WHAT THIS TASK INVOLVES
Please quote every row below word for word, keeping each line unchanged and in its original order.

[DATA FOR ANALYSIS]

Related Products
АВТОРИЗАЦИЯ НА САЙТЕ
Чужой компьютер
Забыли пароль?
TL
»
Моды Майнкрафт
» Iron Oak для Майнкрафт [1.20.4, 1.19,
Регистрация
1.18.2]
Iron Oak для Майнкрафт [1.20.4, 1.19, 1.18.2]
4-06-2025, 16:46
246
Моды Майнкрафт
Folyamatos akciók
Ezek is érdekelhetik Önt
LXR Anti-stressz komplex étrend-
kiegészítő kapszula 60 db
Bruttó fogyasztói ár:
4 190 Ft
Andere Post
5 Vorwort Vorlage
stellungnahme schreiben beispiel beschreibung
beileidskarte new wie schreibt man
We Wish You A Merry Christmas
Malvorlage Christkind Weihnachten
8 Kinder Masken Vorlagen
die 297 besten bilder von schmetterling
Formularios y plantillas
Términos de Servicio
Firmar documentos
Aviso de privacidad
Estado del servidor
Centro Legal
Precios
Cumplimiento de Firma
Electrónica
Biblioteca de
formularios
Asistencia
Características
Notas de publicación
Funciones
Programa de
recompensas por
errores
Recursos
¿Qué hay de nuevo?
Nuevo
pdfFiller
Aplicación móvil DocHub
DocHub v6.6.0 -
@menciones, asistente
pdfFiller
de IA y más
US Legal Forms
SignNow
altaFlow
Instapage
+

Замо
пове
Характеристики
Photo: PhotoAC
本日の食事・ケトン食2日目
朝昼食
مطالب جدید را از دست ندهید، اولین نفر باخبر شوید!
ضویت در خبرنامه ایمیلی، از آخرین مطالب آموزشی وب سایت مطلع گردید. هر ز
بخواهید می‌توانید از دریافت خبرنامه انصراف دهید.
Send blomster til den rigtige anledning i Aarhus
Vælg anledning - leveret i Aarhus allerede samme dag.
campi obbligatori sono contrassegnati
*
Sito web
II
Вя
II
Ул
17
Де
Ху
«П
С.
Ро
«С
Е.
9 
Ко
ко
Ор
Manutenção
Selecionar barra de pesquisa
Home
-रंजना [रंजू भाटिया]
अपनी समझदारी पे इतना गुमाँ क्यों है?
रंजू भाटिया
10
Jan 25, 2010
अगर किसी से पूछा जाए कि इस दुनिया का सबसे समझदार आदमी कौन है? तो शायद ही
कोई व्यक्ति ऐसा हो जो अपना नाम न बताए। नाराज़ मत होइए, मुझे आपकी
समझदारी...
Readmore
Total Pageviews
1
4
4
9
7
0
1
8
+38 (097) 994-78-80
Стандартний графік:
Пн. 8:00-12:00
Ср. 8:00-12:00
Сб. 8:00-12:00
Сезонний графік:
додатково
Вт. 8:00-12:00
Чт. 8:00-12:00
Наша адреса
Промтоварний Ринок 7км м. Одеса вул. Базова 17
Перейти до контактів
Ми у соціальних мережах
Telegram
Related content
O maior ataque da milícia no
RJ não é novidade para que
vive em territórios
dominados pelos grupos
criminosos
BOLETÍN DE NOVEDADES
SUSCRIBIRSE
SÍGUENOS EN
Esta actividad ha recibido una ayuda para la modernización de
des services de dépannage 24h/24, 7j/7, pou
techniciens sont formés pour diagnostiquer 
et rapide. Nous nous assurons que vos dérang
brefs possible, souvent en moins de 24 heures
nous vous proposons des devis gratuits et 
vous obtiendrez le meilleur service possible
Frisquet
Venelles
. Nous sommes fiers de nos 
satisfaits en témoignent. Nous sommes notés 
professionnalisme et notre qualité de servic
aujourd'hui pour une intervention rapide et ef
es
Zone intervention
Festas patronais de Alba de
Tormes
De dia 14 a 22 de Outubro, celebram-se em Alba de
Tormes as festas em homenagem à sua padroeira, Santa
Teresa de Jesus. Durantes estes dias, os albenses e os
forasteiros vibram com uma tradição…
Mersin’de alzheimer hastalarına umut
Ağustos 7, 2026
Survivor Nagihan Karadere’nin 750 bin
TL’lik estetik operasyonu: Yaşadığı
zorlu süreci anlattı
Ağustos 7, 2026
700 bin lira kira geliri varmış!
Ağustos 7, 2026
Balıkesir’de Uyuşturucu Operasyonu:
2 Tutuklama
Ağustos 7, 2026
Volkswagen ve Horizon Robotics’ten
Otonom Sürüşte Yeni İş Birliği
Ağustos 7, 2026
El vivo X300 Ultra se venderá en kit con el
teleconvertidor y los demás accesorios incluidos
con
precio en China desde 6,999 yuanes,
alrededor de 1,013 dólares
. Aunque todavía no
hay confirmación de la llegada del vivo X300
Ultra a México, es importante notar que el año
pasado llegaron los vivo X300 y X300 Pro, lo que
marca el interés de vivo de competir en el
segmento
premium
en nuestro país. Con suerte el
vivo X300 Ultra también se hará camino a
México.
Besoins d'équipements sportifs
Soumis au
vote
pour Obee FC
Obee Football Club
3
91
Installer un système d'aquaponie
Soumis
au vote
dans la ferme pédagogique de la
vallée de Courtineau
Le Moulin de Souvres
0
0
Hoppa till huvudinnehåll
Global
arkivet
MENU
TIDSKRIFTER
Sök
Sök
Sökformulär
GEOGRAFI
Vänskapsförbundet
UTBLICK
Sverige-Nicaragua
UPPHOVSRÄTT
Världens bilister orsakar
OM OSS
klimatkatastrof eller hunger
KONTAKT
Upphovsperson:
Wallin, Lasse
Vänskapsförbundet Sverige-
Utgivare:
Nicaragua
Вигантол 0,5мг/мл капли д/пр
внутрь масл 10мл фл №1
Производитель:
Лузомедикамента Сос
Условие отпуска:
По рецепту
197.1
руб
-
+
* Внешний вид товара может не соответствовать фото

[/DATA FOR ANALYSIS]

REPLY TO THE TASK
Related Products
АВТОРИЗАЦИЯ НА САЙТЕ
Чужой компьютер
Забыли пароль?
TL
»
Моды Майнкрафт
» Iron Oak для Майнкрафт [1.20.4, 1.19,
Регистрация
1.18.2]
Iron Oak для Майнкрафт [1.20.4, 1.19, 1.18.2]
4-06-2025, 16:46
246
Моды Майнкрафт
Folyamatos akciók
Ezek is érdekelhetik Önt
LXR Anti-stressz komplex étrend-
kiegészítő kapszula 60 db
Bruttó fogyasztói ár:
4 190 Ft
Andere Post
5 Vorwort Vorlage
stellungnahme schreiben beispiel beschreibung
beileidskarte new wie schreibt man
We Wish You A Merry Christmas
Malvorlage Christkind Weihnachten
8 Kinder Masken Vorlagen
die 297 besten bilder von schmetterling
Formularios y plantillas
Términos de Servicio
Firmar documentos
Aviso de privacidad
Estado del servidor
Centro Legal
Precios
Cumplimiento de Firma
Electrónica
Biblioteca de
formularios
Asistencia
Características
Notas de publicación
Funciones
Programa de
recompensas por
errores
Recursos
¿Qué hay de nuevo?
Nuevo
pdfFiller
Aplicación móvil DocHub
DocHub v6.6.0 -
@menciones, asistente
pdfFiller
de IA y más
US Legal Forms
SignNow
altaFlow
Instapage
+

Замо
пове
Характеристики
Photo: PhotoAC
本日の食事・ケトン食2日目
朝昼食
مطالب جدید را از دست ندهید، اولین نفر باخبر شوید!
ضویت در خبرنامه ایمیلی، از آخرین مطالب آموزشی وب سایت مطلع گردید. هر ز
بخواهید می‌توانید از دریافت خبرنامه انصراف دهید.
Send blomster til den rigtige anledning i Aarhus
Vælg anledning - leveret i Aarhus allerede samme dag.
campi obbligatori sono contrassegnati
*
Sito web
II
Вя
II
Ул
17
Де
Ху
«П
С.
Ро
«С
Е.
9 
Ко
ко
Ор
Manutenção
Selecionar barra de pesquisa
Home
-रंजना [रंजू भाटिया]
अपनी समझदारी पे इतना गुमाँ क्यों है?
रंजू भाटिया
10
Jan 25, 2010
अगर किसी से पूछा जाए कि इस दुनिया का सबसे समझदार आदमी कौन है? तो शायद ही
कोई व्यक्ति ऐसा हो जो अपना नाम न बताए। नाराज़ मत होइए, मुझे आपकी
समझदारी...
Readmore
Total Pageviews
1
4
4
9
7
0
1
8
+38 (097) 994-78-80
Стандартний графік:
Пн. 8:00-12:00
Ср. 8:00-12:00
Сб. 8:00-12:00
Сезонний графік:
додатково
Вт. 8:00-12:00
Чт. 8:00-12:00
Наша адреса
Промтоварний Ринок 7км м. Одеса вул. Базова 17
Перейти до контактів
Ми у соціальних мережах
Telegram
Related content
O maior ataque da milícia no
RJ não é novidade para que
vive em territórios
dominados pelos grupos
criminosos
BOLETÍN DE NOVEDADES
SUSCRIBIRSE
SÍGUENOS EN
Esta actividad ha recibido una ayuda para la modernización de
des services de dépannage 24h/24, 7j/7, pou
techniciens sont formés pour diagnostiquer 
et rapide. Nous nous assurons que vos dérang
brefs possible, souvent en moins de 24 heures
nous vous proposons des devis gratuits et 
vous obtiendrez le meilleur service possible
Frisquet
Venelles
. Nous sommes fiers de nos 
satisfaits en témoignent. Nous sommes notés 
professionnalisme et notre qualité de servic
aujourd'hui pour une intervention rapide et ef
es
Zone intervention
Festas patronais de Alba de
Tormes
De dia 14 a 22 de Outubro, celebram-se em Alba de
Tormes as festas em homenagem à sua padroeira, Santa
Teresa de Jesus. Durantes estes dias, os albenses e os
forasteiros vibram com uma tradição…
Mersin’de alzheimer hastalarına umut
Ağustos 7, 2026
Survivor Nagihan Karadere’nin 750 bin
TL’lik estetik operasyonu: Yaşadığı
zorlu süreci anlattı
Ağustos 7, 2026
700 bin lira kira geliri varmış!
Ağustos 7, 2026
Balıkesir’de Uyuşturucu Operasyonu:
2 Tutuklama
Ağustos 7, 2026
Volkswagen ve Horizon Robotics’ten
Otonom Sürüşte Yeni İş Birliği
Ağustos 7, 2026
El vivo X300 Ultra se venderá en kit con el
teleconvertidor y los demás accesorios incluidos
con
precio en China desde 6,999 yuanes,
alrededor de 1,013 dólares
. Aunque todavía no
hay confirmación de la llegada del vivo X300
Ultra a México, es importante notar que el año
pasado llegaron los vivo X300 y X300 Pro, lo que
marca el interés de vivo de competir en el
segmento
premium
en nuestro país. Con suerte el
vivo X300 Ultra también se hará camino a
México.
Besoins d'équipements sportifs
Soumis au
vote
pour Obee FC
Obee Football Club
3
91
Installer un système d'aquaponie
Soumis
au vote
dans la ferme pédagogique de la
vallée de Courtineau
Le Moulin de Souvres
0
0
Hoppa till huvudinnehåll
Global
arkivet
MENU
TIDSKRIFTER
Sök
Sök
Sökformulär
GEOGRAFI
Vänskapsförbundet
UTBLICK
Sverige-Nicaragua
UPPHOVSRÄTT
Världens bilister orsakar
OM OSS
klimatkatastrof eller hunger
KONTAKT
Upphovsperson:
Wallin, Lasse
Vänskapsförbundet Sverige-
Utgivare:
Nicaragua
Вигантол 0,5мг/мл капли д/пр
внутрь масл 10мл фл №1
Производитель:
Лузомедикамента Сос
Условие отпуска:
По рецепту
197.1
руб
-
+
* Внешний вид товара может не соответствовать фото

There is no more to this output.